Are consumers buying more on Flipkart or Amazon? Are they buying at big box stores like D-Mart and Lifestyle or online? Are discounts driving these sales? Are they buying bigger television sets? Are they spending more? Are companies advertising more? These and many more such questions help determine the changing nature of consumer spends, behaviour and India’s evolving consumption story.
The interest is understandable. India’s per capita income at $1,590 in financial year 2017 is comparable to China’s in 2005. That is roughly around the time the latter’s consumption story took off. To be sure, in the decades after liberalization, India’s consumption growth has already more than doubled from 4% (1990-2002) to 11% (2003-14). Moreover, non-food consumption has increased from 53% in 1990 to 69% in 2014, according to Euromonitor data.
But while we consume more, the nature of consumption is also changing. Consumption is often taken to mean the purchase of goods and services from the market. The common understanding is that buying things brings happiness. There is even a term for it: retail therapy—the practice of shopping to cheer oneself up.
However, the act of buying is not that simple. Our purchases whether intentional or impulsive say something about us. The ability to buy more things or more expensive things than our peers sends out a message of success, status and position in society.
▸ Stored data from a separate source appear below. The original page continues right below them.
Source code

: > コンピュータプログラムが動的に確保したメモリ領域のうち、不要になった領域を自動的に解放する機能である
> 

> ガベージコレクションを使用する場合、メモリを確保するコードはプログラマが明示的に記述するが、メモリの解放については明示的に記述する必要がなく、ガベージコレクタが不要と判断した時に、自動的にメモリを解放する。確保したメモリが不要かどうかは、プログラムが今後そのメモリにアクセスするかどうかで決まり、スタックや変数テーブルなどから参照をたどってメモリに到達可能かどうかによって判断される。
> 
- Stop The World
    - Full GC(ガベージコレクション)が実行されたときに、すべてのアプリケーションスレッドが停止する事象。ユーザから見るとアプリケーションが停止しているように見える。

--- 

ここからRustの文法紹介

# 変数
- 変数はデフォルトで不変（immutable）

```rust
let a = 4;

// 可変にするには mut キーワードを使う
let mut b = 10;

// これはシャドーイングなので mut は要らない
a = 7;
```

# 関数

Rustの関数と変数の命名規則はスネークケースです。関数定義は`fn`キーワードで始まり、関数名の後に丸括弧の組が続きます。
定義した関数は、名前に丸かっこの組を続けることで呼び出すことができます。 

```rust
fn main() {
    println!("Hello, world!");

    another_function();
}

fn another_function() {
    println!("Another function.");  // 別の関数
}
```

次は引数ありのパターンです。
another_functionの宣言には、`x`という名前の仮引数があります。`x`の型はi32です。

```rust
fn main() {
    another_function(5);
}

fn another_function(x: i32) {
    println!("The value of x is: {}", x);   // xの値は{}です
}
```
Consumption is also a medium through which citizens demand respect for their rights and those of other groups, says sociologist Joel Stillerman in his 2015 book, The Sociology of Consumption: A Global Approach. For instance, the Swadeshi movement which was launched in the early 20th century was an important part of the Indian independence movement.
In more recent times, globalization has led to consumption taking on political and ethical goals as well. The Make in India initiative that supports indigenous manufacturing is an example. Even the ire faced by units of Coke and Pepsi in Kerala are instances of consumer citizenship.
Consumers are also wielding greater power over retailers and manufacturers, forcing them to adopt more ethical and sustainable practices, by showing a preference for products that are better for the environment. At Unilever, its sustainable brands grew 40% faster than the rest of its portfolio and delivered nearly half of its overall growth, the maker of Knorr soups and Dove soaps said in its 2016 annual report.
Ethical consumption also includes companies donating a part of their sales proceeds to charity. For instance, Procter & Gamble’s Shiksha programme in India contributes a part of the sale proceeds from brands like Tide and Whisper towards educating children. The company has far donated over Rs22 crore, according to its website.
Consumers are also making lifestyle changes like turning vegan or minimalist. Vegans find factory farming cruel and inhumane and believe that animal agriculture destroys the environment and hence abstain from having animal products including dairy and honey. Minimalists believe that happiness does not reside in things. They consciously reduce possessions in favour of experiences.
An average US household has 300,000 things, from paper clips to ironing boards. American children make up 3.7% of the children on the planet but have 47% of all toys and children’s books, according to professional organizer Regina Lark.In comparison, minimalist Fumio Sasaki,the author of Goodbye Things: The New Japanese Minimalism, lives with just 300 items. This includes his toothbrush and hairdryer.
While it’s not always feasible to emulate either the American model of consumption or even Sasaki’s minimalism, it is clear that if we were to continue consuming the same way as the US, then we would need four more planets to support the earth’s seven billion people, according to the Global Footprint Network which calculates an individual’s ecological footprint to come up with an estimate.
Sustainability though has always been a core component of Indian culture. India is one of the least wasteful economies, according to Greendex, a new index compiled annually by National Geographic and GlobeScan, which measures the way consumer patterns are responding to environmental concerns.
But this is also changing. We have just started off on our consumption journey. Festive buying remained buoyant in a slowing economy. E-commerce firms’ sales grew 50% over the last year, recording $2.2 billion in sales in the one-month festive season until Diwali, according to RedSeer Consulting. A telling sign of our consumption-led growth journey. There is nothing wrong with that. But what it requires then is a compelling narrative which is unique and capable of leading the world into consuming things differently.
Shop Talk will take a weekly look at consumer trends, behaviour and insights.